It is clear that the dental profession has entered a new age of radiographic diagnostic imaging. A number of examples have shown that being able to visualize oral and maxillofacial pathologic entities in three dimensions assists in diagnosing and planning the appropriate treatment. The technology is an improvement for our profession and for the patients it serves.
When pathologic lesions of the jaws are evaluated, a certain amount of information is gathered that is then distilled into the fabrication of a presumptive diagnosis, before surgical intervention (if that is necessary). Demographic information (age, sex, and race) is harvested. Patients are asked if they have certain complaints (pain, altered sensation, or anesthesia), or not. The facial structures are clinically examined for discolorations, depressions, swellings, and asymmetries. Laboratory studies may be indicated and ordered. And then, radiographic tools are used to evaluate that which we cannot see beneath the skin. The exposed images are examined, looking for the lesion’s exact location (maxilla, mandible, anterior, posterior, alveolar process, and so forth). The exact size of the defect and its relative density (radiolucent or radiopaque or a combination) are determined.

Information shown →
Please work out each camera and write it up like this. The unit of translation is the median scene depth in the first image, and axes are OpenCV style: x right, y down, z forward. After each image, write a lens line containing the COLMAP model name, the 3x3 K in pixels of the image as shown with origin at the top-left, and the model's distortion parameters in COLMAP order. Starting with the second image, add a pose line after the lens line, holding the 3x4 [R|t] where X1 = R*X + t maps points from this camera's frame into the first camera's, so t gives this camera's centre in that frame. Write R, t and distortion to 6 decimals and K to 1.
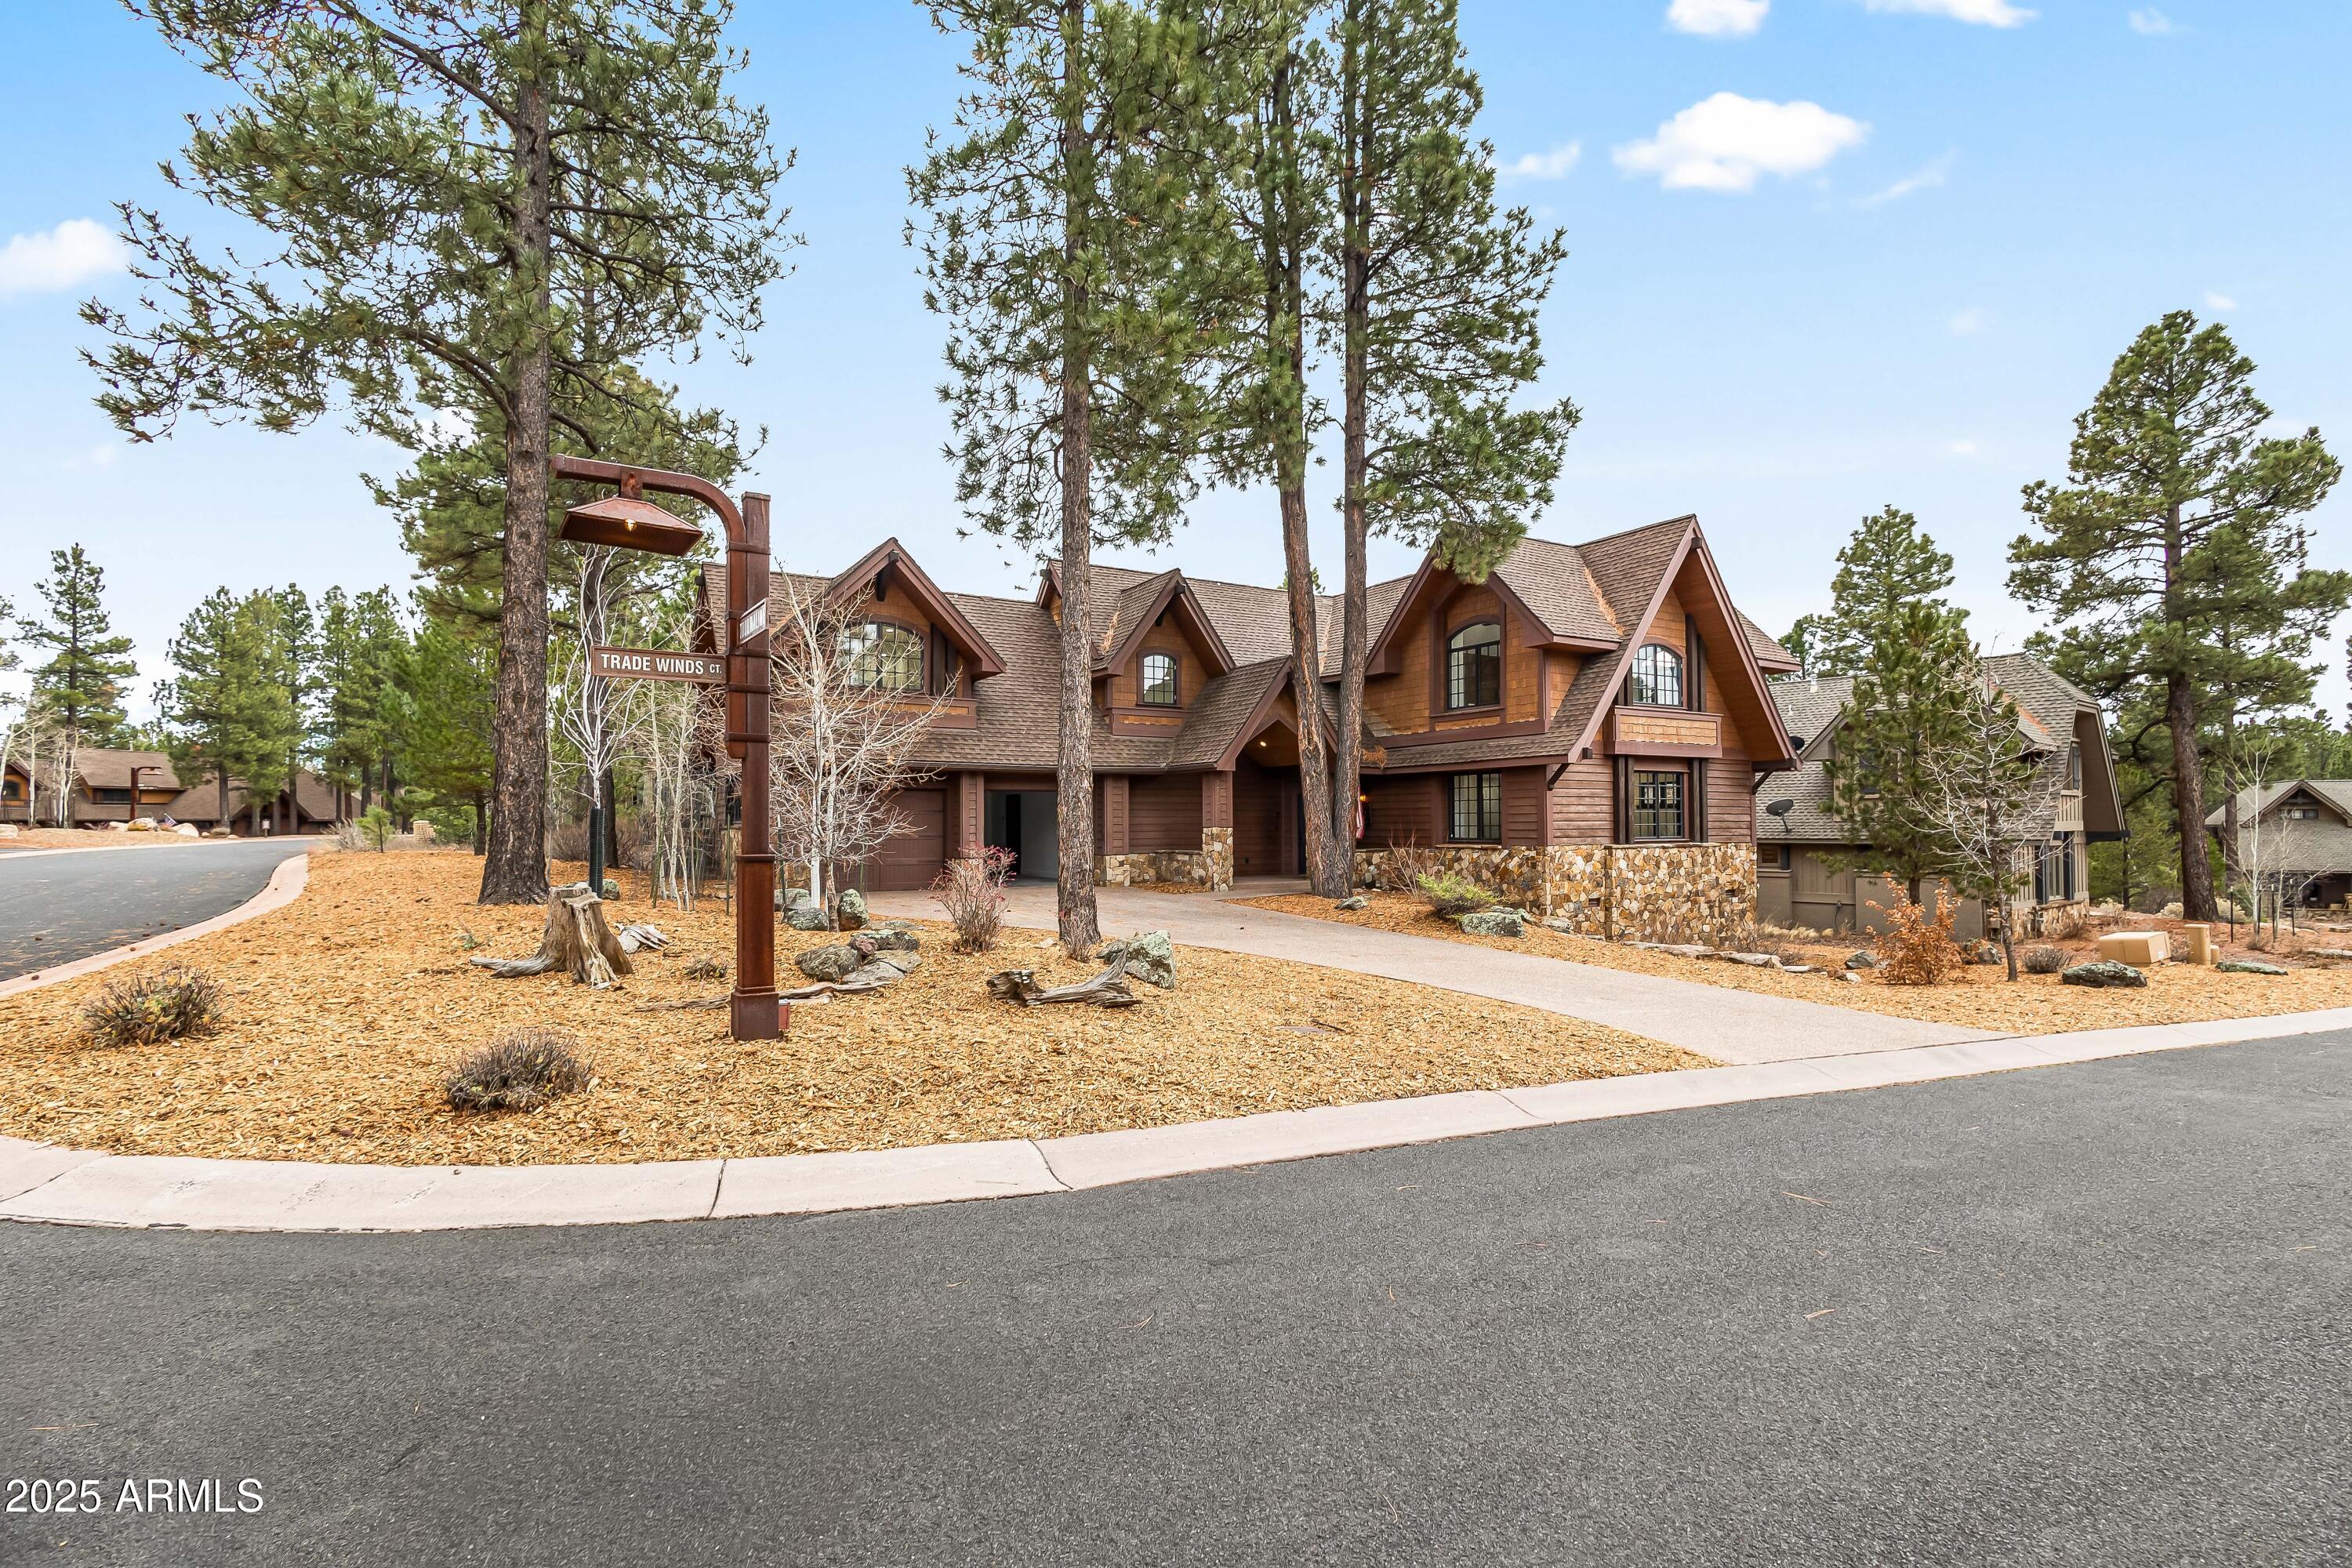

About this exercise → Reproduce word for word everything in the passage on dental radiographic imaging from "It is clear" down to "patients it serves.".

Output below →
It is clear that the dental profession has entered a new age of radiographic diagnostic imaging. A number of examples have shown that being able to visualize oral and maxillofacial pathologic entities in three dimensions assists in diagnosing and planning the appropriate treatment. The technology is an improvement for our profession and for the patients it serves.